• Prompt:
Output each line from the one that contains "Открыто до 21:00" to the final line of the data below, exactly, and include nothing else.

---- Input data

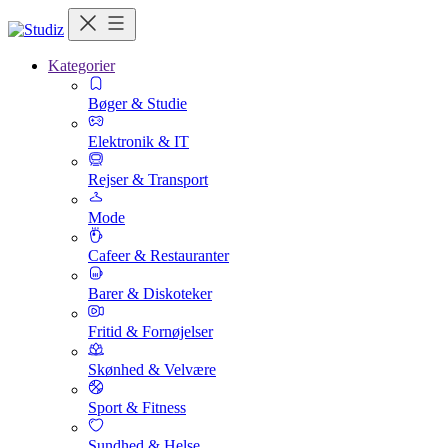
Kategorier
Bøger & Studie
Elektronik & IT
Rejser & Transport
Mode
Cafeer & Restauranter
Barer & Diskoteker
Fritid & Fornøjelser
Skønhed & Velvære
Sport & Fitness
Sundhed & Helse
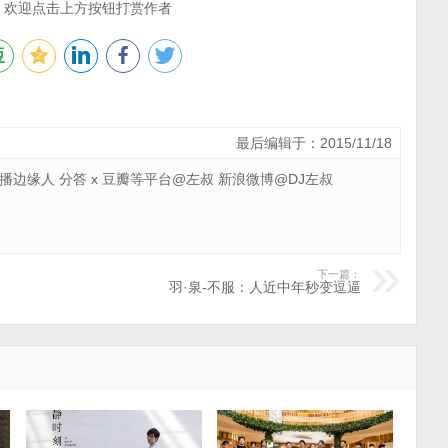
，欢迎点击上方按钮打赏作者
最后编辑于：2015/11/18
 广播边缘人 分答 x 豆瓣等平台@左叔 新浪微博@DJ左叔
下一篇：
羽·泉-不服：人近中年秒变逗逼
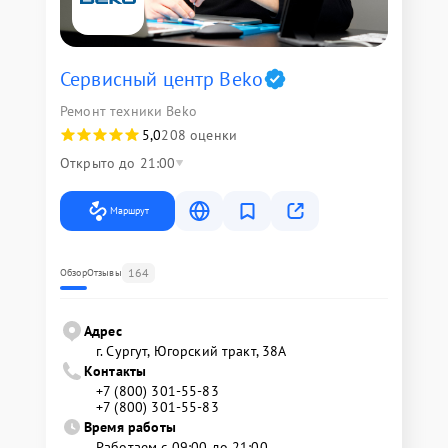
Сервисный центр Beko
Ремонт техники Beko
5,0
208 оценки
Открыто до 21:00
Маршрут
164
Обзор
Отзывы
Адрес
г. Сургут, Югорский тракт, 38А
Контакты
+7 (800) 301-55-83
+7 (800) 301-55-83
Время работы
Работаем с 09:00 до 21:00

--------

• Task output:
Открыто до 21:00
Маршрут
164
Обзор
Отзывы
Адрес
г. Сургут, Югорский тракт, 38А
Контакты
+7 (800) 301-55-83
+7 (800) 301-55-83
Время работы
Работаем с 09:00 до 21:00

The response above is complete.